*Фрагмент страницы*
================================

Меня лихорадило, бросало из крайности в крайность – от апатии до взбудораженности, я то терял, то набирал вес, то ненавидел весь мир, то раскисал в бессилии и унынии. Я не мог ни пить, ни есть того, к чему привык и что любил. Я, тот самый великий и могучий гастробайтер № 1 всея СССР, вынужден был сидеть на строгой диете, забыв о деликатесах, блюдах, имеющих вкус и составляющих вкус жизни. Я бармен, с многолетним стажем, был отгорожен от алкоголя. На всем гастрономическом, том, что радовало, вдохновляло, окрашивало жизнь в приятные тона и, собственно, составляло дело моей жизни, вдруг появились гирлянды колючей проволоки и таблички, предупреждающие об опасности. Даже домашний холодильник предупреждал: «Не влезай – убьет!» Представляете, на какой больничный ад стала похожа моя жизнь? Сегодня, вспоминая все это, я ощущаю, как мне становится не по себе. Я был в каком-то карантине, стал заложником своей болезни, оторванным от реальной, полнокровной, вкусной и пестрой жизни. Я стал сектантом медицинских институций, куда был обречен день ото дня нести свой диагноз, отчаяние и деньги, деньги, деньги. Порой мне казалось, что я буквально работаю на лекарства и содержу несколько врачебных семейств. Благо это продлилось недолго.

Внутренняя неубиваемая витальность, которой я обязан генетическому коду семьи Нарзибековых, сыграла немалую роль в моем излечении. Не только имя у меня богатырское: я буквально чувствовал, как под кожей в моей крови вся мощь моего древнего рода укрощала незваную болезнь, проникшую в меня. Моя семья и та поддержка, которую она посылала мне через расстояния и часовые пояса, стали одним из самых эффективных лекарств, не позволивших мне сдаться.

Уверен, и нет в этом никакой мистики, что решающую лепту в чашу моего исцеления внес мой дед, послав ко мне ангела-хранителя в облике моего старшего брата Максуда, с которым до той поры мы были в ссоре. Он, работавший в ту пору в одной из структур ООН, хорошо разбирался в подобных недугах. Когда-то он и сам выстоял под гнетом этой болезни, подцепив ее в кресле нерадивого стоматолога. Болезнь примирила нас, и именно он посоветовал мне самого лучшего специалиста, скрывающегося в Москве от мафиозных медицинских компаний, которые не были заинтересованы в скором излечении своих пациентов. Такой профи, как он, был невыгоден своим конкурентам. Именно он назначил мне развернутую схему сдачи анализов и подробное лечение, от которого нельзя было отклоняться ни на йоту.

Мое сознание в ту пору раздирали мысли о болезни, о семье, которой я был нужен как никогда и которая была нужна мне, о работе и о «Самарканде», который к тому времени уже успел открыться в Лондоне. Меня мучило то, сколько всего в моей жизни было пока не доделано, не реализовано, сколько осталось за горизонтом и сколько, быть может, так и останется навсегда невоплощенным. Если голова разрывалась от всех этих роящихся мыслей, то сердце мое болело об одном ставшем самым близким мне человеке. Сперва я клял судьбу, позволившую мне вкусить подлинное счастье и так жестоко отравившую мне его. Это была первая, предсказуемая и простительная реакция человека, столкнувшегося с чем-то доселе небывалым. Потом, оставшись наедине с болезнью, я осознал, что счастья без легкого привкуса печали не бывает. Может быть потому сегодня я еще острее и сильнее дорожу своим семейным благополучием и покоем, что помню тот трудный период, сплотивший нас и укрепивший нашу любовь.

Эти гром и молния, разразившиеся надо мной, стали, как это ни удивительно, еще одной и самой сильной мотивацией. Что может быть лучшим стимулом для жизни, чем желание выжить во что бы то ни стало? После осознания этого в конце непролазного мрака тоннеля, в котором я очутился, затеплился свет – пламя жизни.

================================

*Список записей*
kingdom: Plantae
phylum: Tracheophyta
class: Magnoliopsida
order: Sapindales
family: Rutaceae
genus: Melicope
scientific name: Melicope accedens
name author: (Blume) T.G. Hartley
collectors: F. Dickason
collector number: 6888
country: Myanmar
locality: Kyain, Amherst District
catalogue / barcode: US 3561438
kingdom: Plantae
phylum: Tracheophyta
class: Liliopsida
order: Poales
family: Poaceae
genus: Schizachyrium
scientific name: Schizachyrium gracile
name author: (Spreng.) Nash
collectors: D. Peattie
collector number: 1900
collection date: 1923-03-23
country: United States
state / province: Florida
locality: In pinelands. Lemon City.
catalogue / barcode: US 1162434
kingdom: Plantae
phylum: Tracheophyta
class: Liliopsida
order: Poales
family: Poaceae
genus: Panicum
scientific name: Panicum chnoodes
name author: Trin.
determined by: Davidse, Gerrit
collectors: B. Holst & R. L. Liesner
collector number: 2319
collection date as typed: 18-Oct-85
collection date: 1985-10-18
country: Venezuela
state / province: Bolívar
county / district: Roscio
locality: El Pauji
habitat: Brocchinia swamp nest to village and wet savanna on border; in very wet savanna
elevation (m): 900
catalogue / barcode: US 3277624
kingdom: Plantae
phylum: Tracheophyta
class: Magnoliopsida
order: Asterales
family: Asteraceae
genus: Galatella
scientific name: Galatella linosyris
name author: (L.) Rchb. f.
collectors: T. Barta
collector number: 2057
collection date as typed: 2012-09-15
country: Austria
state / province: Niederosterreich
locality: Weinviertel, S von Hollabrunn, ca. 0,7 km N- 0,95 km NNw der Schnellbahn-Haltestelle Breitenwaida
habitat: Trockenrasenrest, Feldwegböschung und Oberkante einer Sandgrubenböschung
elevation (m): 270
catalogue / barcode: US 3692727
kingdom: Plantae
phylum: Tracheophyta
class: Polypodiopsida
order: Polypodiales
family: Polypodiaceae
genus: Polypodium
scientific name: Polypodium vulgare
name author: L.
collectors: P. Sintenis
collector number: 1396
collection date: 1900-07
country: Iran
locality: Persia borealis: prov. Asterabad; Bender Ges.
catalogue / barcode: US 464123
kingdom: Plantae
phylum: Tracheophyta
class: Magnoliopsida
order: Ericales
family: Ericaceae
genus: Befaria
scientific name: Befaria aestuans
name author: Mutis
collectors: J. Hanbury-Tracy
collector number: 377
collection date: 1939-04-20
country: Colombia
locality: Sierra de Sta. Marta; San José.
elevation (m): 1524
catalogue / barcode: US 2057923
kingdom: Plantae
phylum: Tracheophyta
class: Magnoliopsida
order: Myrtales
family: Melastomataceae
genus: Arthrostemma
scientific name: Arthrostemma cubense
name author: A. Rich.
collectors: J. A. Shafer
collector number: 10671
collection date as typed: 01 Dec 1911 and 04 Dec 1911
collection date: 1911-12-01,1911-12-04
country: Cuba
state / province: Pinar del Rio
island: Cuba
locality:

================================

*Цель задания*
Как зовут старшего брата, о примирении с которым рассказывает фрагмент страницы? Записи не имеют никакого отношения к фрагменту страницы.

*Ваше решение*
Максуд.